> [What the exercise asks]: State how many of the rows below contain the string "este", matching case exactly. Reply with the number only.

Records shown Block Start

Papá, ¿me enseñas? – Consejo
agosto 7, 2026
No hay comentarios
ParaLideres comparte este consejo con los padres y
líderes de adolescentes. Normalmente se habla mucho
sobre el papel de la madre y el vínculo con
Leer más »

Records shown Block End

> [Answer for the task]: 1